**Records excerpted from a collection**
********************
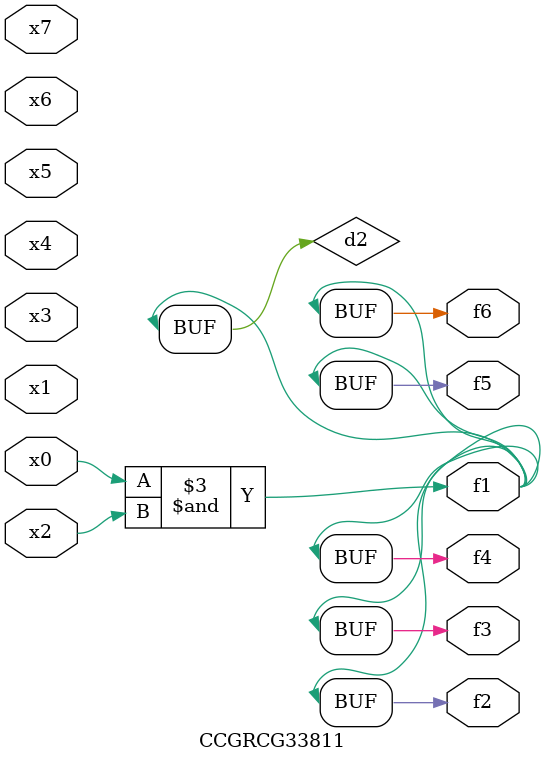
<source format=v>
module CCGRCG33811(
	input x0, x1, x2, x3, x4, x5, x6, x7,
	output f1, f2, f3, f4, f5, f6
);

	wire d1, d2;

	nor (d1, x3, x6);
	and (d2, x0, x2);
	assign f1 = d2;
	assign f2 = d2;
	assign f3 = d2;
	assign f4 = d2;
	assign f5 = d2;
	assign f6 = d2;
endmodule

</source>
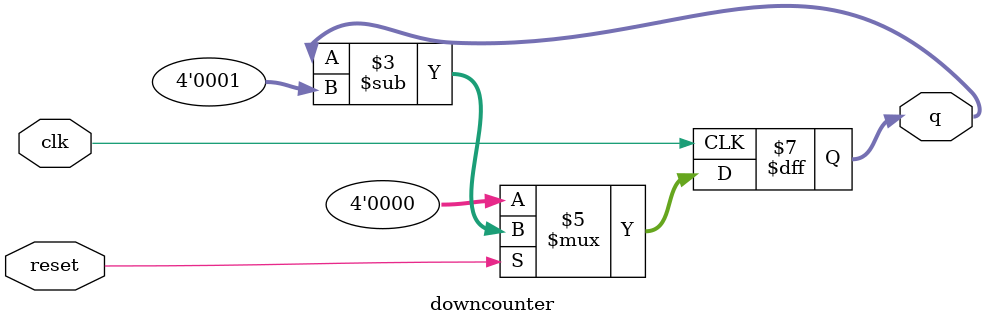
<source format=v>
module downcounter(clk,reset,q);

output reg [3:0] q;
input clk,reset;

always @(posedge clk)
begin
	if (reset == 0)
		begin
		   q = 4'b0000;
		end
	else
		begin
		   q = q - 4'b0001;
		end
end
endmodule

</source>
********************
**What is required**
When you find the line that contains "assign f5 = d2;", retype it and every line after it through the end of the data above, exactly, with no pictures.

**Result of the task**
	assign f5 = d2;
	assign f6 = d2;
endmodule

</source>
<source format=v>
module downcounter(clk,reset,q);

output reg [3:0] q;
input clk,reset;

always @(posedge clk)
begin
	if (reset == 0)
		begin
		   q = 4'b0000;
		end
	else
		begin
		   q = q - 4'b0001;
		end
end
endmodule

</source>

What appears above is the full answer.